It sound like you have one of the old General Drill Sharpening fixtures.
Learned to sharpen drills free had back in HS shop and still do most of the
time. However, someone gave me a complete General a few years ago and I
never did anything with it since I didn't have a grinder with room on the
left side of the fine wheel, where it was suppose to be installed.
As I got more into machining and got a drill press with low rpm for larger
bits, I found I needed a fixture to better sharpen the larger Morse taper
and Silver Deming drill bits.
I didn't have the instruction sheet for installation and operation of the
General, so I went to the hardware store where they still had them for sale.
I pulled the instruction sheet out of the box and ask for a copy. That done
I installed it and found it a PITA to get set for each drill, especially if
the were of significantly different sizes. I finally accumulated enough
redundancy in drills that I could switch drills and put the dull ones in the
box and sharpen them when I had enough to make it worth my time to adjust
the settings as I changed from small to larger sizes.
I think I finally found a web site that also had the instruction posted on
it.
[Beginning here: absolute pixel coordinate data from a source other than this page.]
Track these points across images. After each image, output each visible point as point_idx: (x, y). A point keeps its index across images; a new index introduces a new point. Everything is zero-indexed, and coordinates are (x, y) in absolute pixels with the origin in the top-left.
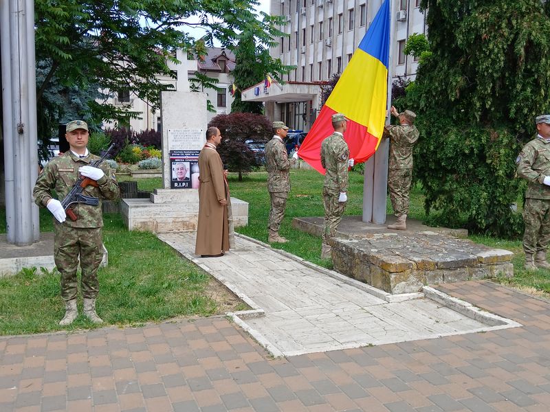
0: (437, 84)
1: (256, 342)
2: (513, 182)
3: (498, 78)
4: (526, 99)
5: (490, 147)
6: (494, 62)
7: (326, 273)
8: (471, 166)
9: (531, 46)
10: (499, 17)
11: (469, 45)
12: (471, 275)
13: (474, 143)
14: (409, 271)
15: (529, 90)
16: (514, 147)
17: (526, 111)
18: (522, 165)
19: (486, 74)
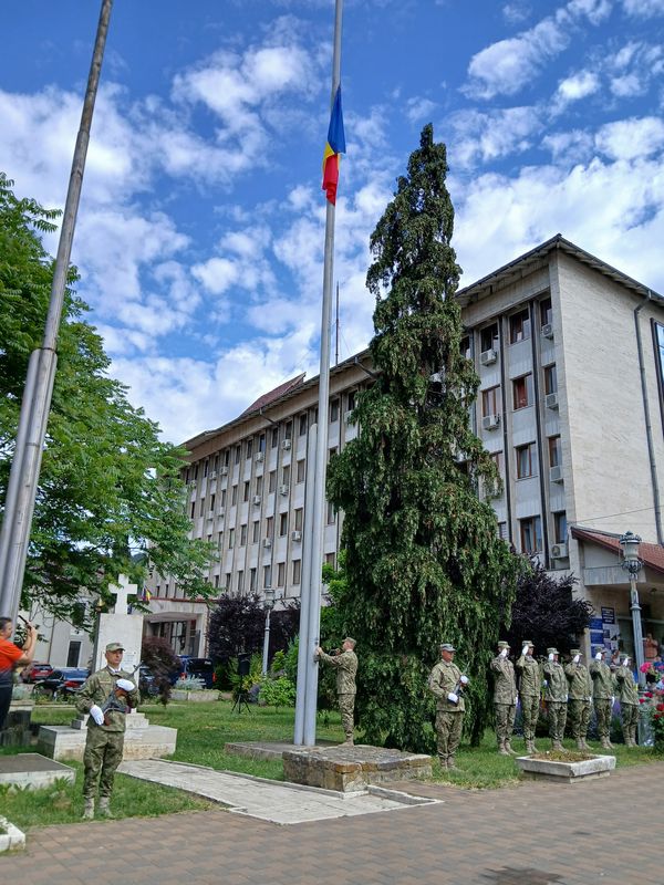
3: (407, 611)
4: (428, 629)
5: (403, 671)
6: (403, 598)
7: (281, 785)
8: (388, 688)
9: (430, 587)
10: (405, 562)
11: (382, 582)
12: (402, 775)
13: (391, 668)
14: (356, 772)
15: (430, 622)
16: (422, 670)
17: (429, 639)
18: (432, 683)
19: (397, 607)
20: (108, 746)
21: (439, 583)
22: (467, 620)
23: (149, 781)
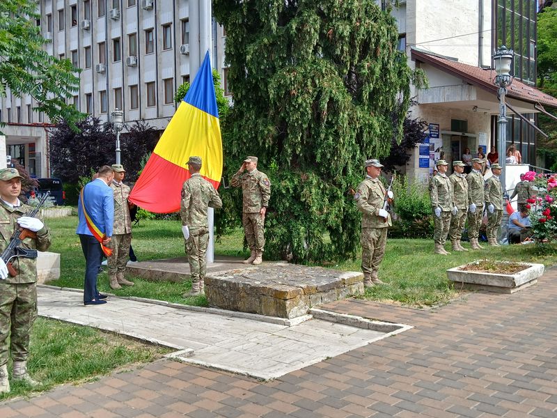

I don't have the link anymore but I might be able to find the copy I
have of the instructions.
One thing that bothers me about this General sharpener, is the fact your are
grinding on the side of a wheel that is not intended for this. This goes
against all the Safe Shop Practices that I have lived with for 50+ years.
(well most of the time and if I ignore SSP, I always stand to the side at
arms length with an face shield, etc.) Back to my point. I have always been
taught and have taught, never grind on the side of a grinder wheel that
isn't designed for that purpose. It under cuts the wheel and could cause it
to explode when grinding on the rim, as intended. My be I'm preaching to the
One thing about grinding on the side with the General fixture, you are
standing to the side of the wheel.
Bottom line, I can still free hand sharpen bit below 3/8 better and easier
than with the General fixture. From 3/8 to 3/4s it's a toss up. For the big
ones the General gives a better center and angles than I get from free hand.
IMHO, the General or similar fixtures, a 8" wheel would be my minimum, but
that is based on the fact, I just don't like to do any grinding work in the
smaller wheels. I also like at least a 1" or greater width. Not many home
shop grinder have the shaft length and guards for the thicker wheels. I had
to modify my HF 8" grinder to take my large stock of 1" wheels.